Everything from connected cars to pacemakers could be at risk.
A new brief from the Institute for Critical Infrastructure Technology, “Combatting the Ransomware Blitzkreig,”offers a dire warning about the future security of the IoT.
A cybersecurity think tank, ICIT says ransomware is almost certainly headed to IoT devices, and the results could be chaotic to downright deadly.
Most people are at least vaguely familiar with ransomware, a form of malware. Once it infects a computer, it locks it down, encrypts all the files it can find, and demands payment — usually by Bitcoin, Western Union or some other untraceable method — for the key needed to unencrypt. If the victim refuses, all the files are permanently wiped.
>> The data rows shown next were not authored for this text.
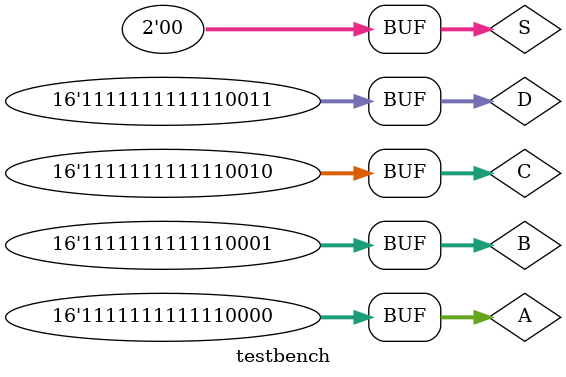
<source format=v>
`timescale 1ns / 1ps

module testbench ( );

	reg [15:0] A, B, C, D;
	reg [1:0] S;
	wire [15:0] M;

	initial begin
		A <= 0; B <= 1; C <= 2; D <= 3; S = 0;
		#20 S = 1;
		#20 S = 2;
		#20 S = 3;
		#20 A <= 16'hfff0; B <= 16'hfff1; C <= 16'hfff2; D <= 16'hfff3; S = 3;
		#20 S = 2;
		#20 S = 1;
		#20 S = 0;
	end // initial

	nbit_4to1_mux U1 (A, B, C, D, S, M);

endmodule

</source>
Ransomware hasn’t had much of a presence on the IoT just yet, but has made the leap to hospital IT systems, and ICIT says the Internet of Things is not far behind.
“IoT devices offer a potential growth bed to any ransomware operation because the devices are interconnected by design and many pointedly lack any form of security. How much do you predict someone would pay to remove ransomware from a pacemaker? Many medical devices, such as pacemakers, insulin pumps, and other medication dispersion systems are internet or Bluetooth enabled. Ransomware could utilize that open connection to infect the IoT device.”
The report goes on to state that it believes ransomware is headed to the IoT because unlike most other forms of malware, it is the only variant small enough and light enough to actually work on them. It consists only of a few commands and an encryption algorithm. Why a connected car that gets infected many not put the driver in any danger, it could cause the owner a lot of grief simply by refusing to turn on until the ransom is paid.
Another form of cyberattack that could hit IoT devices may be one designed to significantly reduce the device’s battery life, which could cause all kinds of havoc depending on the devices targeted, according to ICIT. The one reassurance? Any cybercriminals would have to find a way to contact the device’s owner, which may not be easy through an IoT device — which is another reason why it is critical that device manufacturers secure all user data accessible through their devices.